Common sense for many evangelicals means invoking the Almighty to protect them from harm.
Churches are urging members to exercise their religious liberty and buy Jerimiah 29:11 face masks. These reusable masks have adjustable ear straps and are ideal to fight off coronavirus demons. Each and every one has Jerimiah 29:11 emblazoned on it:
“For I know the plans I have for you,” declares the Lord, “plans to prosper you and not to harm you, plans to give you hope and a future.

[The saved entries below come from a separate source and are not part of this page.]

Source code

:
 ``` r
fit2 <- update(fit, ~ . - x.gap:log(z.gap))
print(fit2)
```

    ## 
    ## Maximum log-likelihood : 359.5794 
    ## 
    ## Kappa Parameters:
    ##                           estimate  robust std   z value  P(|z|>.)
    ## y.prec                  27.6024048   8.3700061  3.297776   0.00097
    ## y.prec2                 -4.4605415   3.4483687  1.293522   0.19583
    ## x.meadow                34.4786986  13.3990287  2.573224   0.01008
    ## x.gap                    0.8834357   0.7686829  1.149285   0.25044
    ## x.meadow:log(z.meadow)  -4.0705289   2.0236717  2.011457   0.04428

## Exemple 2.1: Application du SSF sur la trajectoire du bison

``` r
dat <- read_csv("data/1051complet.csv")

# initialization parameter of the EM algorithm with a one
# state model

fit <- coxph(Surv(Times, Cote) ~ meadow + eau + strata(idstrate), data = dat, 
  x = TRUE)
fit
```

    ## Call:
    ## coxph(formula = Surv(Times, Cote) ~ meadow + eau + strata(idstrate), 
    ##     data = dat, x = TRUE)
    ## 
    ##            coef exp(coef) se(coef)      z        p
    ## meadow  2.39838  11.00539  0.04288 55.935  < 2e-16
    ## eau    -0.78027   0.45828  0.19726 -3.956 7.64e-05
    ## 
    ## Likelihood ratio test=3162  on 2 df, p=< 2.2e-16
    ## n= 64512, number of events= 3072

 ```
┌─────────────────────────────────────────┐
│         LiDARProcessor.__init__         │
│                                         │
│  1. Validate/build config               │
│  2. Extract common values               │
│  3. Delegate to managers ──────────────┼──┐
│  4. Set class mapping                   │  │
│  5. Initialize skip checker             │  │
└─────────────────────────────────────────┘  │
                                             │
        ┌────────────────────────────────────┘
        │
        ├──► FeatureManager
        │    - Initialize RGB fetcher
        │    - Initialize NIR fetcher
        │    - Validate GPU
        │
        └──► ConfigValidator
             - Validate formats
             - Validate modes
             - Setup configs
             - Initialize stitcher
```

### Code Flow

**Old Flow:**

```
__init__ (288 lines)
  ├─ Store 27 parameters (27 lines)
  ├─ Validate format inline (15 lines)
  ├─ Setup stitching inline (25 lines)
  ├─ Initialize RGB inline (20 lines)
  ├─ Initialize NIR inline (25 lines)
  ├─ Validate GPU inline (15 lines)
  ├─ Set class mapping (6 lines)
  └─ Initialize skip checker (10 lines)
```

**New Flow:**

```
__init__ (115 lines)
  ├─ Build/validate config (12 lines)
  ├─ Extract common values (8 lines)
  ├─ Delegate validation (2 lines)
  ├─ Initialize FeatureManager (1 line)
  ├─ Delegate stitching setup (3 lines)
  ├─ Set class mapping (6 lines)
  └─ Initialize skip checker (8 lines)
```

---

So far the online reviews have been mostly positive:
- I haven’t been sick since I got these masks a few days ago. It’s tough to smoke with’em on, but I’m adjusting. – Andy Canard
- Jesus loves me this I know, this face mask keeps me safe from viruses from Mexico. – Ronald “Mac” MacDonald
- It’s all in God’s hands. He is in charge. That’s why I bought these Bible-based face masks. They’re heavenly! – Janet Mason
Vice President Mike Pence Orders Millions
Vice President Mike Pence is in charge of the task force combatting the coronavirus. His agency purchased millions of Jerimiah 29:11 face masks. Each and every snake handler, faith healer, and prayer leader combatting the Corona beer devils will have several. “Witches don’t have a chance when we put on the Armor of God,” Pence noted. “That armor now has durable and breathable Jesus anointed face masks.”
In related news, Indiana votes to allow death row convicts to opt for crucifixion.